La plupart des jeunes qui prennent des cours de taekwondo aspirent à améliorer leur condition physique ou leurs capacités d’autodéfense. D’autres se projettent champions et veulent briller lors des compétitions. Mais à la Ildo Academy, l’accent est mis sur les valeurs du taekwondo, celles qui permettent de changer son point de vue sur la vie, qu’on soit homme ou femme, jeune ou vieux.
Mon programme commence par briser l’idée reçue selon laquelle le taekwondo serait un sport où l'on ne fait que donner des coups de pieds et inculquer une discipline stricte. Heureusement, la majorité de mes élèves comprennent et adhèrent à ce choix. Je m’assure qu’ils comprennent pourquoi les mouvements sont exécutés de telle ou telle manière et les informe de leurs effets positifs sur le corps. Je crois qu’il est capital de comprendre ceci quand on fait du taekwondo. C’est aussi pour cette raison que beaucoup de séniors sont inscrit dans mes clubs, en particulier la communauté chinoise de Singapour, férue de tai-chi et de wushu.
Y a-t-il une expérience qui vous a particulièrement marqué lors de votre carrière d’enseignant ?
J’ai enseigné à quelqu’un qui n’était pas familier avec le taekwondo, mais qui a fini par l'enseigner dans une école pour handicapés mentaux. Grâce au taekwondo, il permet à ces personnes de surmonter leur handicap et de réussir à communiquer avec le monde. C’est ce que Ildo Academy devrait viser également.
D’après vous, qu’est-ce que l’esprit du taekwondo ?
Un corps sain dans un esprit sain ! À Singapour, beaucoup de foyers ne comptent qu’un seul enfant. Ildo Academy s’efforce donc d’enseigner les cinq valeurs principales afin de les aider à distinguer clairement le rôle des parents de celui des enfants : courtoisie, patience, confiance en soi, harmonie, et partage. Nous enseignons bien sûr quelques techniques de combat, mais aussi et surtout l’importance de la famille et la place de l’individu dans la société.
Lynn Soh (au centre), une des élèves de Kim Jong Yoon (à gauche) pose avec son professeur et d’autres élèves après avoir reçu la ceinture noire 2e dan au club Ildo Academy du quartier de Bukit Timah, à Singapour, en février dernier.
Vous envisagez de vous exporter au Vietnam.
Je crois que les opportunités y sont nombreuses.

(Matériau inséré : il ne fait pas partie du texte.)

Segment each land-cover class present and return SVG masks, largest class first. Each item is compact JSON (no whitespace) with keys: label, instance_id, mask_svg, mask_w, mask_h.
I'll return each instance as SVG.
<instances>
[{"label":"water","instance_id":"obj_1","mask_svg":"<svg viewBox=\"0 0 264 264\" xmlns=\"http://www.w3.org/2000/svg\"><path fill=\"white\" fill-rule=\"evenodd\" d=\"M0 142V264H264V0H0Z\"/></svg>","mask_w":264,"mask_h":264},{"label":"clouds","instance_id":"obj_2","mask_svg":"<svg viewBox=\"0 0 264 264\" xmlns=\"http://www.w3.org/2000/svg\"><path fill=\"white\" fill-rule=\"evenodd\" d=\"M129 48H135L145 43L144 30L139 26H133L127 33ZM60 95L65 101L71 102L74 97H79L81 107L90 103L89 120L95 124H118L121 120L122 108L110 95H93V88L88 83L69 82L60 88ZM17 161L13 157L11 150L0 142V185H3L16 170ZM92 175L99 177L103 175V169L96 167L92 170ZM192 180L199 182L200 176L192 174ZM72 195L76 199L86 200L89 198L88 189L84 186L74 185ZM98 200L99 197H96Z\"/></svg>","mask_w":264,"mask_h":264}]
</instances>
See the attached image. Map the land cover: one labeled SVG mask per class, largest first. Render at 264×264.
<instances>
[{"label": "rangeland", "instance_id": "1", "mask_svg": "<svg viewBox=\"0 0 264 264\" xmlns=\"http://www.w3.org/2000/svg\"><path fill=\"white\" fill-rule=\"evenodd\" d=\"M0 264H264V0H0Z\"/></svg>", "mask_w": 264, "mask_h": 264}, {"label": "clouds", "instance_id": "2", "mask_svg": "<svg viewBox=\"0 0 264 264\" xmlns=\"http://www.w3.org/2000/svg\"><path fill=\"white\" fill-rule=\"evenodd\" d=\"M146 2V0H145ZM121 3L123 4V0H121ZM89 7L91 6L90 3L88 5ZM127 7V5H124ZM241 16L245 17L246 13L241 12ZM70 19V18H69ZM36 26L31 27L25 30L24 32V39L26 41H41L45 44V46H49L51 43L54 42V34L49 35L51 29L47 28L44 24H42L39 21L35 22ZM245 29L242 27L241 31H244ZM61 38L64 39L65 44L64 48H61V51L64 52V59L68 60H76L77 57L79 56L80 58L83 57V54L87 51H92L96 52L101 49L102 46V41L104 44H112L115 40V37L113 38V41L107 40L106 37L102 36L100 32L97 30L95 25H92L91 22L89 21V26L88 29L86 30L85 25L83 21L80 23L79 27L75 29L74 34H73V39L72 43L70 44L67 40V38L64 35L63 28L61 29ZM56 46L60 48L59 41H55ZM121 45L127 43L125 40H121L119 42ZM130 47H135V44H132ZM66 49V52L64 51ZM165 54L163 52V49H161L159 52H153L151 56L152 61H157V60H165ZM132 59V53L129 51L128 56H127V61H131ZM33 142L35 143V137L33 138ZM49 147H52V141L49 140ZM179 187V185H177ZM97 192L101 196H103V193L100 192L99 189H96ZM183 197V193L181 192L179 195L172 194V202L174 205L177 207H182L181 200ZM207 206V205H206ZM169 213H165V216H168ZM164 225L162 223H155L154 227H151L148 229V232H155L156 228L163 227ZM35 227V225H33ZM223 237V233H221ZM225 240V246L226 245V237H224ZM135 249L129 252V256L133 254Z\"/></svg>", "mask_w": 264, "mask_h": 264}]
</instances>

Beaucoup d’universités vietnamiennes sont déjà dotées de département de langue coréenne. Les athlètes de ce pays sont suffisamment bons pour réaliser des performances admirables lors de compétitions internationales. Mais je regrette cependant que les valeurs et l’esprit du taekwondo n’y soient pas enseignées. C’est à cela que je voudrais contribuer en y ouvrant un club.
Quelles sont les difficultés lorsqu’on enseigne le taekwondo à des non Coréens ?
Il n’est pas facile de faire comprendre la patience et l’esprit du taekwondo. Dans la culture scolaire coréenne, on accorde beaucoup d’importance aux notes, ce qui fait que les élèves ont un état d’esprit très particulier vis-à-vis des compétitions et des classements. Je crois qu’il ne faut pas ignorer le fait qu’il existe des différences culturelles avec la Corée du Sud, qui sont d’ailleurs inévitables quand on enseigne à l'étranger. Il ne faut pas non plus essayer d’imposer l’« esprit coréen ». Malgré tout, je dois avouer qu’il est très gratifiant de voir que tous mes élèves me font confiance, et ce malgré nos différences.
Quel est votre objectif ultime ?
Ildo Academy vise à utiliser le taekwondo comme moyen de communication avec le monde. Nous voulons aider les jeunes à reconnaître l’amour de leur parents, à ressentir l’importance de la famille, à améliorer leur confiance en soi et à devenir des adultes responsables. Tout cela en contribuant à diffuser le taekwondo dans le monde entier.